Understanding Computational Methods in the Digital Humanities

Canberra.
The final panellist on this DHA 2012 panel on ‘Big Digital Humanities’ is John Unsworth. His definition of the digital humanities is narrower than that of the others: he defines it as a form of humanities scholarship that builds centrally on computational methods – for example, research which uses ‘big data’ resources to do work which could not be done in any other way.

John uses the Hathi Trust Digital Library as an example: a collection of some 10 million (and growing) digitised publications which emerged in tandem with the Google Books initiative and is supported by libraries which contributed to the initiative; the Trust also operates a research centre which enables users to do computational work building on this vast resource.

But such computational research, if it is to be meaningful, will still require a substantial amount of further preparatory work: for example, to clean and structure the available data, and to improve the tools which are used to work with the dataset. The vision of a seamless humanities computing future which Peter Robinson presented earlier in this session is some way off at best, and utopian at worst. The difficulties which Hathi Trust partners had in retrieving digital library data from Google at the conclusion of its digitisation processes (via datadump downloads, rather than through an API) is an obvious example for this.

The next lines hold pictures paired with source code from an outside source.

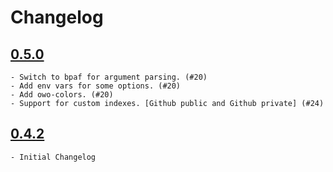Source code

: # Changelog

## [0.5.0](https://github.com/cargo-prebuilt/cargo-prebuilt/releases/tag/v0.5.0)
    - Switch to bpaf for argument parsing. (#20)
    - Add env vars for some options. (#20)
    - Add owo-colors. (#20)
    - Support for custom indexes. [Github public and Github private] (#24)

## [0.4.2](https://github.com/cargo-prebuilt/cargo-prebuilt/releases/tag/v0.4.2)
    - Initial Changelog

The obvious conclusion from such experiences is that a range of legal and organisational frameworks are required to facilitate greater cross-institutional collaboration – as only such collaboration will enable work with large datasets. On the other hand, too, there’s a need for individual researchers to have the skills to understand the tools they’re using, and to build some of their own, at least on a small scale.

Such tools and technologies cannot be treated simply as a black box – it’s important for the researcher to know enough to be able to tinker, and indeed it’s a sign of their seriousness. Not everyone has to do it, or to be interested in it, but for all of us to ignore this altogether is even worse.